The later sections mainly describe the role of pro-Pakistan Bangladeshis, mainly politicians of the Jamaat-e-Islami, Council Muslim League, Convention Muslim League, Nezam-e-Islam and People’s Democratic Party (PDP).
The names of provincial lawmakers of erstwhile East Pakistan, political representatives who sided with the West Pakistan government and those working abroad against the emergence of Bangladesh are also mentioned in the book.
The names of the masterminds of the collaborating forces Razakars, Peace Committee members, Al-Badr, Al-Shams of different areas of the country are to be found in the book along with evidence of newspaper reports relating to their involvement in genocide and other anti-Bangladesh activities.
The work notes that the brutality of the Jamaat and Razakars had reached such a level that the other local collaborators were disturbed by it. The PDP of Nurul Amin expressed its grievances about the gruesome killings, torture and looting, as a secret document of the East Pakistan home ministry sent to West Pakistan in early October shows.

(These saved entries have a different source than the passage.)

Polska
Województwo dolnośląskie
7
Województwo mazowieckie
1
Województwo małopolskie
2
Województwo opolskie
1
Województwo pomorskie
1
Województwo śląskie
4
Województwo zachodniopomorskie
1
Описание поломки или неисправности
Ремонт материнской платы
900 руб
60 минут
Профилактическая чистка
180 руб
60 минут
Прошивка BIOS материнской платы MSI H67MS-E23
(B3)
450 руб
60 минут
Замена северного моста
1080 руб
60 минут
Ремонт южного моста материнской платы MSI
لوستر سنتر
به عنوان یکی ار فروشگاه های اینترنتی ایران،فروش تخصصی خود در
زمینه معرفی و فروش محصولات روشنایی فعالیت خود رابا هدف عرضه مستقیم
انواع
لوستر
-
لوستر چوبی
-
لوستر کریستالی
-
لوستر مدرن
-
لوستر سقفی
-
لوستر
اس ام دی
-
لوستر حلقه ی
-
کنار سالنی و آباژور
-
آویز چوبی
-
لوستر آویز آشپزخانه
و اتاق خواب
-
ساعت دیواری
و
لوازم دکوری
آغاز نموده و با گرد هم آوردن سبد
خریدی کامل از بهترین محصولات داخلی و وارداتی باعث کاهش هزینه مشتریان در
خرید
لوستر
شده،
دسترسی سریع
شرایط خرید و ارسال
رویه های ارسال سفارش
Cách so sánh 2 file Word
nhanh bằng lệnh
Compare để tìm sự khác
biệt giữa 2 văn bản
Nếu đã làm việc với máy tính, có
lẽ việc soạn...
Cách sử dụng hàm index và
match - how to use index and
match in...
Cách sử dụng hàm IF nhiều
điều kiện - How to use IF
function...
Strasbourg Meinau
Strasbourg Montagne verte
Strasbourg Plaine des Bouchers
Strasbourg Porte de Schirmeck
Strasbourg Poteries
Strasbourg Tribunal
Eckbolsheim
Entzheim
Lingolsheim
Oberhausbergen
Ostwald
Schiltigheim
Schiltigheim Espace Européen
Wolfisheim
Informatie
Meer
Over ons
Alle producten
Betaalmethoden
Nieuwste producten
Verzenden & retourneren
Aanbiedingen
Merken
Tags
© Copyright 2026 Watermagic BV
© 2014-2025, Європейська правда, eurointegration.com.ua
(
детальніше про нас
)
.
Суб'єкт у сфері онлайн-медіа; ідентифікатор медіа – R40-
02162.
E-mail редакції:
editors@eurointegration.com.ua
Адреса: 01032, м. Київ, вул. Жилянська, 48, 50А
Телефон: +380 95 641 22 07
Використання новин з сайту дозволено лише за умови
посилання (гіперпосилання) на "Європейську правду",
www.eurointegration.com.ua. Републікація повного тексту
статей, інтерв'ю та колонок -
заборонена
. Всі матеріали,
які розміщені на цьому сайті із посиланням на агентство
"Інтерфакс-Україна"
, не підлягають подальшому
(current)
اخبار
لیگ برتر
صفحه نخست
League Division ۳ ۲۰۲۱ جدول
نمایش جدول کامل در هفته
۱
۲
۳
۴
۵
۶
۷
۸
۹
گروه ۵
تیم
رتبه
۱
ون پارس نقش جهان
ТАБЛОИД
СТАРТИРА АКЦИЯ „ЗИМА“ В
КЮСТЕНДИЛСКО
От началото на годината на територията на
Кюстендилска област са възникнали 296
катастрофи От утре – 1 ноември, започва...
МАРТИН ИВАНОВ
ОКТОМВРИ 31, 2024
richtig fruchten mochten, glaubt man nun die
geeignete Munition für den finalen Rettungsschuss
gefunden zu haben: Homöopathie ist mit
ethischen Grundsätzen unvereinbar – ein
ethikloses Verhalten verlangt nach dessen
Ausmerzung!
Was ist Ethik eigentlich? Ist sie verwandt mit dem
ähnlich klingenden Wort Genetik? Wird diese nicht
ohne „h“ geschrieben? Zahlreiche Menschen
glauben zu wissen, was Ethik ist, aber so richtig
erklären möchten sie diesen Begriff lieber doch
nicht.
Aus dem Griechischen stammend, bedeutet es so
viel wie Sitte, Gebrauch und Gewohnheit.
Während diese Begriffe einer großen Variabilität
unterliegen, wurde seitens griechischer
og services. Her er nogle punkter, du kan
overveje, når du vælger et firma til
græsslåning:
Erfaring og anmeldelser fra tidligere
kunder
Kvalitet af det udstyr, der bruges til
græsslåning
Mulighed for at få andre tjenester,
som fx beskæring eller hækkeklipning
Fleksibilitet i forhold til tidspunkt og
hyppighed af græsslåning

The book precisely describes Ghulam Azam, the former Jamaat Ameer, as the mastermind of the local collaborators who, ten days into the bloody war along with Nurul Amin and Khwaja Khairuddin met the then governor of East Pakistan, General Tikka Khan, and extended his support to the Pakistan government. Two days later, he had an exclusive meeting with Tikka Khan.
The Peace Committee headed by Khairuddin was formed on April 7. Ghulam Azam was one of its prominent members. On April 15, it was renamed as the Central Peace Committee for East Pakistan. A 21-member committee was formed and its leaders again met Gen Tikka Khan on April 16.
On June 16, Ghulam Azam proposed to the then Pakistan president Yahya Khan the formation of the Razakar force and urged the government to provide arms to those supporting the unity of Pakistan.
The Al-Badr was experimentally launched in Mymensingh as a voluntary force with Islami Chhatra Sangha activists as its first recruits to wage war against the freedom fighters. They were enlisted and trained under the guidance of Mohammad Kamaruzzaman, the assistant secretary general of Jamaat and now a war crimes accused.
Senior Nayeb-e-Ameer Abul Kalam Mohammad Yusuf first formed the Razakar force in Khulna. He was also the convener of the Peace Committee in the district. Under his leadership, 96 Razakar members used to torment freedom fighters and pro-Liberation War people at nine torture cells in the town. They were later taken to four killing grounds and executed. A minister in the Dr Malek cabinet, AKM Yusuf also campaigned at home and abroad against the war.
This book is also rich in providing specific information on ABM Khaleque Majumder, an Al-Badr commander who was involved in the abduction and murder of intellectuals; Quader Mollah, better known as a “butcher” in Mirpur area; Delawar Hossain Sayedee, who with the help of Pirojpur Jamaat and Muslim league leaders, organised looting, arson and killing of many Hindus and after the war turned popular through his charismatic way of sermonising at religious functions; Mir Kashem Ali of Chittagong, an Al-Badr commander who through his anti-freedom fighter activities had been given the position of general secretary of East Pakistan Islami Chhatra Sangha; Salahuddin Quader Chowdhury, son of Convention Muslim League chief Fazlul Quader Chowdhury of Rauzan, who exercised massive brutality against the Hindus of the area with the help of Pakistan soldiers; Maulana Abul Kalam Azad aka Bacchu Razakar, who had turned his home in Khardia village of Nagarkanda upazila into a mini-cantonment; and Maulana Abdus Sobhan, the then acting chief of Pabna Jamaat unit and vice-president of Peace Committee, who was also behind the formation of Razakars and Al-Badr committees in the district.